[Dataset entries]
────────────────

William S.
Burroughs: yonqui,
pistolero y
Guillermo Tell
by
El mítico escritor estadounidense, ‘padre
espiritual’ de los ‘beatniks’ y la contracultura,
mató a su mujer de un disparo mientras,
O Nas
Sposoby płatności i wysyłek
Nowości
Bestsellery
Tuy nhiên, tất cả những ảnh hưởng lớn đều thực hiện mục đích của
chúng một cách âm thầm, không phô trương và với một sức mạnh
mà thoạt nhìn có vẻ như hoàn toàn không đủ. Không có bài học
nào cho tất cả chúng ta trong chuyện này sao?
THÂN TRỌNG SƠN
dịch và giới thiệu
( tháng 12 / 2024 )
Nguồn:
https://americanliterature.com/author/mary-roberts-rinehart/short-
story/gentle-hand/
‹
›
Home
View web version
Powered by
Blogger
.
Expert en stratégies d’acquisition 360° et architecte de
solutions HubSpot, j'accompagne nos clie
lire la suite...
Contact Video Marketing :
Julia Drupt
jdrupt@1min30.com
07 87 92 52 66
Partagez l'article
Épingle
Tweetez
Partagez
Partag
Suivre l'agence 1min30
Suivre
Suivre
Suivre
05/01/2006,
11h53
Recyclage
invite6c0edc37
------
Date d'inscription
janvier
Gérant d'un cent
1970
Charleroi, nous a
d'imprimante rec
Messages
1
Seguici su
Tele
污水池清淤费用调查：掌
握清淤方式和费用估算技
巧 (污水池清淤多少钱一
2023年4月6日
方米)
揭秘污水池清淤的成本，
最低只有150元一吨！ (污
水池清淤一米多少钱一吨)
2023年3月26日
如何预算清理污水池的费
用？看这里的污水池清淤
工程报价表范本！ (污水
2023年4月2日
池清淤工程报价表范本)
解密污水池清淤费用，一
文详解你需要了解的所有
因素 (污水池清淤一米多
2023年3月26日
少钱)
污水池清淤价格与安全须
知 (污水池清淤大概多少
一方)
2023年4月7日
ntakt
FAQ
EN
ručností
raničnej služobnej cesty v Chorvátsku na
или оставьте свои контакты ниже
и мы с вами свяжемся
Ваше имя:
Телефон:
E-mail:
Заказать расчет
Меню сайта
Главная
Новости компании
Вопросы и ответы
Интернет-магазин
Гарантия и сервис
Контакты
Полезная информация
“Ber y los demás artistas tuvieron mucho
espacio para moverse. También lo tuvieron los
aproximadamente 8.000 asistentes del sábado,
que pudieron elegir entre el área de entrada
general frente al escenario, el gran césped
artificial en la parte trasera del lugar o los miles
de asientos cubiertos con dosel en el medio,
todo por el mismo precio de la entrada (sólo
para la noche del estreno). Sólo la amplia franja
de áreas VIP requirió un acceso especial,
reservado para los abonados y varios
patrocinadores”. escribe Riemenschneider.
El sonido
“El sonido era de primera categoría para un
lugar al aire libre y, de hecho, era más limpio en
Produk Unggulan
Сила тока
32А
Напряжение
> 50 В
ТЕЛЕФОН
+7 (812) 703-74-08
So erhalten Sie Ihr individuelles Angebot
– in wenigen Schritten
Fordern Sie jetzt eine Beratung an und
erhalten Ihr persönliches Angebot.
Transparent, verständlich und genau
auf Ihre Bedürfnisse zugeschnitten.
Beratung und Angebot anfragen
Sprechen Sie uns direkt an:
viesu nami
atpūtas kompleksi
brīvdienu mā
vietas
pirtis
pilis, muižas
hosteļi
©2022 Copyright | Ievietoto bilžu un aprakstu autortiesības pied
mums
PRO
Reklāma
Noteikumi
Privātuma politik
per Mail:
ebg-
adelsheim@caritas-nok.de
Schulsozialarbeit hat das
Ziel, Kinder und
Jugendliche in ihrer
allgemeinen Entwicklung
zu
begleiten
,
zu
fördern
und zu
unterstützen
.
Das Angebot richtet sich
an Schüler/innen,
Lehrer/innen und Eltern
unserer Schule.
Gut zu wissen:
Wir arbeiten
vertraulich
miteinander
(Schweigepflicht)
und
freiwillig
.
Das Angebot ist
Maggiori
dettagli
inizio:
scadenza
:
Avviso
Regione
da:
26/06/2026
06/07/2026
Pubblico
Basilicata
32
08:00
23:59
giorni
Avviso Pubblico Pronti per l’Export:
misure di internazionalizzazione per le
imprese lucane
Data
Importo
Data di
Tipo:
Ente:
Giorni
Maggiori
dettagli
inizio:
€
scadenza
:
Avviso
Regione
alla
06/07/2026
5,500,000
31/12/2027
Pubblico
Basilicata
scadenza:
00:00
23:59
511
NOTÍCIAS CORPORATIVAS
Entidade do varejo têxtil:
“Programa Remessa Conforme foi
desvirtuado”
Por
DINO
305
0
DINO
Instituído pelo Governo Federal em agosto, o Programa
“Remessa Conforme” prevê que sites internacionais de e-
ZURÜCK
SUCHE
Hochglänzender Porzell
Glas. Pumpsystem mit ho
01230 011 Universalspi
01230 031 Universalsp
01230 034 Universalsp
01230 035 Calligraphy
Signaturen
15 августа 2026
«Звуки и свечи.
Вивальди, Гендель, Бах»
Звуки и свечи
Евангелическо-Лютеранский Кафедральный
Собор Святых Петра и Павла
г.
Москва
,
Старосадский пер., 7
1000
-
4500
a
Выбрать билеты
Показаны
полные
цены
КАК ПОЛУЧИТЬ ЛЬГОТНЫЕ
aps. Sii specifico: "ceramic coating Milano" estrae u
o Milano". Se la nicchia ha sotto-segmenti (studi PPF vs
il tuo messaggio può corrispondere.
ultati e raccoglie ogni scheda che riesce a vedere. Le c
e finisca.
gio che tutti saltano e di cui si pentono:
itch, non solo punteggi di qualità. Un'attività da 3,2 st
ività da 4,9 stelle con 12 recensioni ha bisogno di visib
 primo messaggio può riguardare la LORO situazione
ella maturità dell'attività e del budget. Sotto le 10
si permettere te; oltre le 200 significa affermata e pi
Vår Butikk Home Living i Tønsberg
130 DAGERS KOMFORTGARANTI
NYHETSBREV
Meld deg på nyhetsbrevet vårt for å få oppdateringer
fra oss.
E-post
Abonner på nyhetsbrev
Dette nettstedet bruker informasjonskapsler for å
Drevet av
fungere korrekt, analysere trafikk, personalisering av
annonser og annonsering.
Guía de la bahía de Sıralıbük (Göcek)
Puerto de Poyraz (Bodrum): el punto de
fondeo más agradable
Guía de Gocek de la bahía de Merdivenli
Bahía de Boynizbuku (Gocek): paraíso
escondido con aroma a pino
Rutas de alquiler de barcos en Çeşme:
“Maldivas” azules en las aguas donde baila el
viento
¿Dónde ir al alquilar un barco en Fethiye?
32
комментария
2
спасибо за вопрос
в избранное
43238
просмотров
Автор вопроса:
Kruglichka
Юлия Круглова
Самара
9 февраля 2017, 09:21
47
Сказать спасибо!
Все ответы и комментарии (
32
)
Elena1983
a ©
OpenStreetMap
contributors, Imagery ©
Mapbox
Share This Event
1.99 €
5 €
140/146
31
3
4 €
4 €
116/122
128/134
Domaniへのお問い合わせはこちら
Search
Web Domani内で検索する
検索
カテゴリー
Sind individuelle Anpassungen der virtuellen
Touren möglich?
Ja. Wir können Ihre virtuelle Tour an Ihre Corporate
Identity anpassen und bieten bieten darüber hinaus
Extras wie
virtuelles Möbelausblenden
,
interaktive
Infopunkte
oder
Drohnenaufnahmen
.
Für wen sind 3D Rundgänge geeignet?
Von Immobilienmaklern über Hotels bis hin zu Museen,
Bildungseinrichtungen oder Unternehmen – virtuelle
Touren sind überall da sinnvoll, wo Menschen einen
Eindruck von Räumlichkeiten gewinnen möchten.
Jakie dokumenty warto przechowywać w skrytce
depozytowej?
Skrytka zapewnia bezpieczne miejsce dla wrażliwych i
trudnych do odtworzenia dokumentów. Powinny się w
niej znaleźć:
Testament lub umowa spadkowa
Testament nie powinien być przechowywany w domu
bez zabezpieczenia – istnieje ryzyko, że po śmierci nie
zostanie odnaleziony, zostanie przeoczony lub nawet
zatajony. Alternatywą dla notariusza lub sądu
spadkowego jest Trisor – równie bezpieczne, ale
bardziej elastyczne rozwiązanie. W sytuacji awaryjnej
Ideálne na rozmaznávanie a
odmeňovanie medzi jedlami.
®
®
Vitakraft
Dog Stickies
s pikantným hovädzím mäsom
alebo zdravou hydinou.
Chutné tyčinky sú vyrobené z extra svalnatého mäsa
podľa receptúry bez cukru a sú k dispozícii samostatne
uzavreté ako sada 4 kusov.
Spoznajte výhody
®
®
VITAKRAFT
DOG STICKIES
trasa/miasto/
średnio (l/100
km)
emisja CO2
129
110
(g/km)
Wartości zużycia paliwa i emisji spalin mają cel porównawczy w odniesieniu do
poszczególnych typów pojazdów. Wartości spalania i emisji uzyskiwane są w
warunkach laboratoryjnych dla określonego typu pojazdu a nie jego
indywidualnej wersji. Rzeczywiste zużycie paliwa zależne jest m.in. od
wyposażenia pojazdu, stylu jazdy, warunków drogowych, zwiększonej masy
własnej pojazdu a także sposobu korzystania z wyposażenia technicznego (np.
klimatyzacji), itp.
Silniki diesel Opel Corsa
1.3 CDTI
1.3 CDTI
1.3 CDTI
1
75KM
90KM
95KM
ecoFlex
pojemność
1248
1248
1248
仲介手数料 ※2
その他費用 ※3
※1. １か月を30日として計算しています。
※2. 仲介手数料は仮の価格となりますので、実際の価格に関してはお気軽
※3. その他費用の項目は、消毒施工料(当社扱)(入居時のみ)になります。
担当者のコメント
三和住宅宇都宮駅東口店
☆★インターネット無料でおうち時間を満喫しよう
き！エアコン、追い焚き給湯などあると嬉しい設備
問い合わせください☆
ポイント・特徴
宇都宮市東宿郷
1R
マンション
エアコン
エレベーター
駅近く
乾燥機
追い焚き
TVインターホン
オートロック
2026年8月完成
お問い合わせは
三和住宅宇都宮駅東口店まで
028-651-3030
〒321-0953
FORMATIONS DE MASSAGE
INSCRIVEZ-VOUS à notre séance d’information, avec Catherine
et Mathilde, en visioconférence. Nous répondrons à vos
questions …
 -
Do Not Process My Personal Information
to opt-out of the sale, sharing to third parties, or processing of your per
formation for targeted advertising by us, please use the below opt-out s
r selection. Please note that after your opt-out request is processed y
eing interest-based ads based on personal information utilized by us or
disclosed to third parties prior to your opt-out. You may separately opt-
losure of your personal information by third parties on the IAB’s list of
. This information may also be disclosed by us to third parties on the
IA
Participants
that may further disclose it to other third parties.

────────────────

Could you output everything from the start of the rows down to the line containing "Bestsellery" as a Markdown table with the columns Number and Record line, leaving out any blank lines?

▸ **Response to this exercise**
| Number | Record line |
|---|---|
| 1 | William S. |
| 2 | Burroughs: yonqui, |
| 3 | pistolero y |
| 4 | Guillermo Tell |
| 5 | by |
| 6 | El mítico escritor estadounidense, ‘padre |
| 7 | espiritual’ de los ‘beatniks’ y la contracultura, |
| 8 | mató a su mujer de un disparo mientras, |
| 9 | O Nas |
| 10 | Sposoby płatności i wysyłek |
| 11 | Nowości |
| 12 | Bestsellery |